Death, life and femininity with Dai Sijie

By Xu Fan ( ) Updated: 2016-05-18 14:52:52

Hailed as the finale of Dai's "feminine triology", Night Peacock continues Dai's tribute to independent women.

The first two installments of the trilogy are Balzac and the Little Chinese Seamstress (2002), which was nominated for best foreign picture at the Golden Globes, and The Chinese Botanist's Daughters (2006).

"All the female leads in my movies have similar personalities. They are strong and independent. They never rely on men, or want to be affiliated with men," he says.

Dai's movies feature the intricate use of light and shadow to create an aesthetic world, despite some of his films being set against a backdrop of chaos and turmoil.

"I always want to shoot something beautiful," he says.

The geographical features can also be seen as a cultural mark in his films.

In recent years, Dai has stayed part of the time in Chengdu, a city that he reckons resembles Paris in the slow pace of life and artistic temperament of those drawn to it.

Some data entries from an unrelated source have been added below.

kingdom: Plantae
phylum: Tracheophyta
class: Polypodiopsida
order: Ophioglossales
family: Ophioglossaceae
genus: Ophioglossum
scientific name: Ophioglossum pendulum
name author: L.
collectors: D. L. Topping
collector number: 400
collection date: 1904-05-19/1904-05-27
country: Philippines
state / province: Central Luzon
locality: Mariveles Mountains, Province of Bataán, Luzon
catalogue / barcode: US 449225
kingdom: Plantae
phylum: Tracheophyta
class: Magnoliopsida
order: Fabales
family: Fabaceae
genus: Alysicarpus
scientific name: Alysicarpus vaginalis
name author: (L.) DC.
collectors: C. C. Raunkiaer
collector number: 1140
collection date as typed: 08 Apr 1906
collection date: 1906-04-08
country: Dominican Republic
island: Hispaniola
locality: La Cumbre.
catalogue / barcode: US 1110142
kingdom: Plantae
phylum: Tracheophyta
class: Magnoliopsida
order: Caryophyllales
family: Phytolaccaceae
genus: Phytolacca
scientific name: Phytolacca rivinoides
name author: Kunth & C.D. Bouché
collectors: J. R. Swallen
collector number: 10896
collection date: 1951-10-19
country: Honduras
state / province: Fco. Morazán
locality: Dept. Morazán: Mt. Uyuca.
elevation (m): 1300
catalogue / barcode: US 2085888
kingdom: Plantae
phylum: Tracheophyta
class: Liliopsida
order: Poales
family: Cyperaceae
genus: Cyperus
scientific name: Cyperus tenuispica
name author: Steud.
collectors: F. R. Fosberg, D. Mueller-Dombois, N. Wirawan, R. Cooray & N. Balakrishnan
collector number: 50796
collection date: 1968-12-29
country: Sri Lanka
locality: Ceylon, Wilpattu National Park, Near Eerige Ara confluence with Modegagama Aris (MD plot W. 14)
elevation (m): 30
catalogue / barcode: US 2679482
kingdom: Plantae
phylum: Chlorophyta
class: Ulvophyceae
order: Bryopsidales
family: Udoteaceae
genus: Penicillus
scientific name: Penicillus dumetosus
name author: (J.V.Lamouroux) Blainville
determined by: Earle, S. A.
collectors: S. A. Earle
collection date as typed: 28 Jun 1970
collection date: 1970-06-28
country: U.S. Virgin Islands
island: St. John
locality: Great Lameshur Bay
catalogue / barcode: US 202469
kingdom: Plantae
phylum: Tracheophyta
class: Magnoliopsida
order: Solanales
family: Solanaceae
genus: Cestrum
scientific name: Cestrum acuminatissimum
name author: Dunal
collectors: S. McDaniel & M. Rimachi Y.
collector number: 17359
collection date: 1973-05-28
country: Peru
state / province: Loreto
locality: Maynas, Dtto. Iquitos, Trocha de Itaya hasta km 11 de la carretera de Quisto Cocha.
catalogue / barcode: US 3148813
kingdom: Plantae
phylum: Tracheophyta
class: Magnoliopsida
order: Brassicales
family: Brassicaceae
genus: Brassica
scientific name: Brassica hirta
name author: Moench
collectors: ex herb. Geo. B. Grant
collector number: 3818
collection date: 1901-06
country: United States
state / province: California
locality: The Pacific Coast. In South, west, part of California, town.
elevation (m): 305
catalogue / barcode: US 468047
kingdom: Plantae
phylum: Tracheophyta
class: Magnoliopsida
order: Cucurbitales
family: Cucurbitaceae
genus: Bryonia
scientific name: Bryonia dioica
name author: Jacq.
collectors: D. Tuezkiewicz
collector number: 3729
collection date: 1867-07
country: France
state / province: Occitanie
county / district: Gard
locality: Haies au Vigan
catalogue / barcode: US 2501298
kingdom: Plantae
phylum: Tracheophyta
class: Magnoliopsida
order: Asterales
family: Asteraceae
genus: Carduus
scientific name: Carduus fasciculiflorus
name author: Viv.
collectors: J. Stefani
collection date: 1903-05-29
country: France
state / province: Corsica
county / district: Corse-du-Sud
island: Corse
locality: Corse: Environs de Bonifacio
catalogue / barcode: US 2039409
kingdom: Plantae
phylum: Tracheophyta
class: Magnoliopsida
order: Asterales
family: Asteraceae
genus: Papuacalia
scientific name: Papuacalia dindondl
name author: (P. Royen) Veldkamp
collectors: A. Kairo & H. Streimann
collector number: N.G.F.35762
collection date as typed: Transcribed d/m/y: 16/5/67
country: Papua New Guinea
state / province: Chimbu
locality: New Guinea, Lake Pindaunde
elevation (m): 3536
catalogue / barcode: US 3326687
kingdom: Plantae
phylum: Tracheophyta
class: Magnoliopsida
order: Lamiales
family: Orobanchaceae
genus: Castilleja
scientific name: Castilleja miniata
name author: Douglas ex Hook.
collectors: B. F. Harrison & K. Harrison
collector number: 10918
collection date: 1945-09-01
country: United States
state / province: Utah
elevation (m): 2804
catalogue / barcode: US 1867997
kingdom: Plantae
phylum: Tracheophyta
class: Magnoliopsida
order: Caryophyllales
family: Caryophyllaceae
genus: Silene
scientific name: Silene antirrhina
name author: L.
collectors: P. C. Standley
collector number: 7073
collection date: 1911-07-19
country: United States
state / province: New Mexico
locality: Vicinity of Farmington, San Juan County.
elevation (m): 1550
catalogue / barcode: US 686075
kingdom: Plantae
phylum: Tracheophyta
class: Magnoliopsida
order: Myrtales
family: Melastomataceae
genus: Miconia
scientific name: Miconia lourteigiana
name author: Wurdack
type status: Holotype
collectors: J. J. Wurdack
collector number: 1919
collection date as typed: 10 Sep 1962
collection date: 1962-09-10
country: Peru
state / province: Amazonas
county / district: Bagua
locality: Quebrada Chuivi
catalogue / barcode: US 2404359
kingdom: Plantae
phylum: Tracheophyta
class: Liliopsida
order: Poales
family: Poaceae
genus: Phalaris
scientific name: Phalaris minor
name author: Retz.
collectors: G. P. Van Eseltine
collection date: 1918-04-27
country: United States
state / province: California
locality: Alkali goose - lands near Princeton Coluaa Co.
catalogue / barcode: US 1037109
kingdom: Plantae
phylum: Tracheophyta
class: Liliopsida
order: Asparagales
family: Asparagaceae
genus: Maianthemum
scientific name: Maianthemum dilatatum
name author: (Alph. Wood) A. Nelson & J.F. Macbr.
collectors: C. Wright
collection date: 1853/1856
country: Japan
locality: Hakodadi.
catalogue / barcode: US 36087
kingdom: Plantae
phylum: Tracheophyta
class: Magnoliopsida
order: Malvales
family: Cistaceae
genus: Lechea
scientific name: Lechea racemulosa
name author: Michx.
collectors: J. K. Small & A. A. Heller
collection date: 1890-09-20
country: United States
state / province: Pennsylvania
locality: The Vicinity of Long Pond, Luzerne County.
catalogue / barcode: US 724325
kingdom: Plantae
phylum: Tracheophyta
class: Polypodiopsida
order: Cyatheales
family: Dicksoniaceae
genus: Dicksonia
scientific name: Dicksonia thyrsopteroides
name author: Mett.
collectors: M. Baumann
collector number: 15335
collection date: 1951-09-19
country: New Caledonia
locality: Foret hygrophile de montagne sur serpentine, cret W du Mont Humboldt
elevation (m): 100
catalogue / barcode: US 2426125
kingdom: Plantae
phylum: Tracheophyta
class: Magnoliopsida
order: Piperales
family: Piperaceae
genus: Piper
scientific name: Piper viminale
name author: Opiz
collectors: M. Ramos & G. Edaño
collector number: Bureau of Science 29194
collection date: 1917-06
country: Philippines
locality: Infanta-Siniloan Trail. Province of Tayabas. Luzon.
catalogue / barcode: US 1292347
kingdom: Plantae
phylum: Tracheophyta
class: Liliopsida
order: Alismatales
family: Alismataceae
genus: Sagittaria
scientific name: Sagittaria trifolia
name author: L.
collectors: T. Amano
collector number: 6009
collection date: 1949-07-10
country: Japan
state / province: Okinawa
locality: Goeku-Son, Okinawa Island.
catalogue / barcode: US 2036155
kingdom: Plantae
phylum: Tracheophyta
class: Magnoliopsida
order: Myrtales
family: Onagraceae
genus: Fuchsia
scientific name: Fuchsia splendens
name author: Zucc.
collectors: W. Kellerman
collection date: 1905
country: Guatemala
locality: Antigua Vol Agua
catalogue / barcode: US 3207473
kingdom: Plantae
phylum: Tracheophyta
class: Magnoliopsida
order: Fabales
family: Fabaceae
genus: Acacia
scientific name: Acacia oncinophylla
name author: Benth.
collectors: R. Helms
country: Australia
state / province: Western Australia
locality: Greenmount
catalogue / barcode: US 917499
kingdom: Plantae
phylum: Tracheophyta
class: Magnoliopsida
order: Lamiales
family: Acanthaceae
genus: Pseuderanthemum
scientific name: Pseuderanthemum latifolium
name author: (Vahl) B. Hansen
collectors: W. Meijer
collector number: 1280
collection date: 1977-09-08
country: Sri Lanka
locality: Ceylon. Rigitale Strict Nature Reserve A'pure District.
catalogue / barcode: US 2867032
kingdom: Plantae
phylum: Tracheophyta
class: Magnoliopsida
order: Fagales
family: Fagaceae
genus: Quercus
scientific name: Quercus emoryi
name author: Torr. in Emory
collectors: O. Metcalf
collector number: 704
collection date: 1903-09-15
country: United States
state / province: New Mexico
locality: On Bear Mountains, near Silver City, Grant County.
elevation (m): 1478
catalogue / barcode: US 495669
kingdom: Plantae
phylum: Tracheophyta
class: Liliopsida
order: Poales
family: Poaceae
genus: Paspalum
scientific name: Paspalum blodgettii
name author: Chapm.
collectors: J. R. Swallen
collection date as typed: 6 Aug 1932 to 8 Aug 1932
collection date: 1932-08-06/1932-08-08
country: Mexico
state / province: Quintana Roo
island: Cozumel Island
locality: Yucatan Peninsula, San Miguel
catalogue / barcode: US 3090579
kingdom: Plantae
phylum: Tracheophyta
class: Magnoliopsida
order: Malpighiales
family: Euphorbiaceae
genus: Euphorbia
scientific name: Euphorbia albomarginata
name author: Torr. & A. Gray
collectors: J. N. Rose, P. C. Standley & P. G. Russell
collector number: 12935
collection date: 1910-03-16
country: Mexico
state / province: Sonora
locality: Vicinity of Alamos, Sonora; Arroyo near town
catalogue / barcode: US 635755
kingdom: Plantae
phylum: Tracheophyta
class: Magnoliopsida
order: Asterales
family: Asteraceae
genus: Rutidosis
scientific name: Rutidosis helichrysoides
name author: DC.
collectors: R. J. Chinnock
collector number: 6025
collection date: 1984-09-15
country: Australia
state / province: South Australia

Born in Southeast China's Fujian province, Dai was sent down to the rural Sichuan province during the national campaign of "re-education" from 1971 to 74.

He moved to France in the mid-1980s and has also been a best-selling author writing in French. His namesake novel, which inspired the movie of Balzac and the Little Chinese Seamstress, was sold in nearly 20 countries.

With deep roots in China and France, Dai says French filmmakers, based on their comparatively smaller market, have more possibilities and governmental support to do art-house films.

"But China is different. It has such a huge market. I believe its future will be more like Hollywood. Big-budget and commercial films dominate."

He says he understands the investors' demands, but will follow his heart.

"Film is something personal to me close to here," he says, pointing to his heart.